This Dean's Blog originally appeared as an op-ed on DurhamRegion.com
By Jane Philpott and Cynthia Davis
Is there a doctor in the house? For many Ontarians, the answers are bleak. No. Not enough. Not in their communities. Not for their families. Not taking on new patients.
It is estimated that 2.2 million Ontario adults neither have a family doctor nor a primary care nurse practitioner, according to a national survey from OurCare. Another nearly two million have a family doctor that’s over the age of 65. Meanwhile, an Ontario Medical Association survey released this spring found that 40 per cent of physicians are considering retiring in the next five years.
This deepening crisis calls for bold thinking, collaboration, and new solutions. When Ontario’s government committed to expanding medical school seats, Queen's University and Lakeridge Health decided it was time for something different. To that end, we are launching a groundbreaking new medical education program this fall to address the shortage of family doctors.
The Queen’s-Lakeridge Health MD Family Medicine Program is designed to train and graduate practice-ready, community-focused physicians able to work as part of interdisciplinary teams. It’s built for students who already know they want to become family physicians with a curriculum that is focused on the comprehensive skills and knowledge these doctors need.
Twenty students will enter the inaugural class in September based at the Queen’s satellite campus at Lakeridge Health’s Oshawa Hospital. While focused on communities in Durham Region and southeastern Ontario, we are striving for something greater: to offer a model for other institutions in Ontario and around the country.
From the start and throughout the program, students will engage in workplace experiences at family medicine practices in urban centres and small communities across the region. They will get to know patients and their families, and the places they call home. They will work alongside a wide range of community-based health professionals. Learn from them. Be inspired by them.
This program is the first of its kind in Canada.
We offer a direct pathway into family medicine. Our students will build their professional identity and skillsets around this specialty.

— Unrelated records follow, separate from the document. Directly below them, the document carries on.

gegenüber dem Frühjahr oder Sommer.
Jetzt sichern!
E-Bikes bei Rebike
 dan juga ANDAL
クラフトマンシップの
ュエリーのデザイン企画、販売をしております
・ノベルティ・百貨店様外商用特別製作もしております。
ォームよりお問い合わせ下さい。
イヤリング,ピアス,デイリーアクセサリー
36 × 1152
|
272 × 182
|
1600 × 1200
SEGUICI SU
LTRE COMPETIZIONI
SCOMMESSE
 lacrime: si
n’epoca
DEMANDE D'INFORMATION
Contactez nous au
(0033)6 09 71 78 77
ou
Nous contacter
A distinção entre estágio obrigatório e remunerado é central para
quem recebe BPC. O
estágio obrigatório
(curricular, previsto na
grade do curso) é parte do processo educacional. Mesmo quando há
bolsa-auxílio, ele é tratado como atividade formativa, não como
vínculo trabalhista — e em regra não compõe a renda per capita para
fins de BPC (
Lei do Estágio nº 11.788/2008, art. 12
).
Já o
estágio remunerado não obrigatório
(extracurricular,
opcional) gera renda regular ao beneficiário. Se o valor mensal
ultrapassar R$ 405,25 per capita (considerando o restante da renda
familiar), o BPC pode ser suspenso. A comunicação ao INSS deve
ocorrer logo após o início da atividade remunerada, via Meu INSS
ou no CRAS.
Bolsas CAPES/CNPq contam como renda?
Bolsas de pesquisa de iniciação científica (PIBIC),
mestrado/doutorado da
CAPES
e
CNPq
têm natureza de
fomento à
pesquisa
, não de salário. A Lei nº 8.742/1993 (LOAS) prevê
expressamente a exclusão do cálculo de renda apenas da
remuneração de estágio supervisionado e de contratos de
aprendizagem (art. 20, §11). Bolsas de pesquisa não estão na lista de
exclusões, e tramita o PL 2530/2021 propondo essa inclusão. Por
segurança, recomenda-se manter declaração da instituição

Our program is built to meet the needs of future family physicians and ease our students’ transition to a residency in family medicine.
Family doctors play a crucial role in our communities. They know us personally. They support us at our most vulnerable moments and through all stages of life. They help keep our children safe and watch them grow up. They nurture and guide us in our health journeys. The student experience in our program will demonstrate this one-of-a-kind, special bond. It will emphasize the longer-term patient and community relationships that are central to family medicine.
Ultimately, we want to graduate more family physicians for Ontario. We want to pioneer an innovative approach to education that supports local communities and healthier populations. We want to inspire our own students. And we want to inspire others to join in this journey.
If home is where the heart is, there is no question that family doctors, along with their primary care teams, are the beating hearts of our communities. We want to provide customized training and experience to prepare new doctors for where they’re needed most: on the front lines of our communities—making a difference in the lives of our families, friends, and neighbours.
Is there a doctor in the house? More communities in southeastern Ontario will be able to answer “yes” to that question in a few years' time. For now, we look forward to welcoming our new students and shaping the family physicians of tomorrow.
Jane Philpott is the Dean of Queen’s Health Sciences. Cynthia Davis is the President and CEO of Lakeridge Health.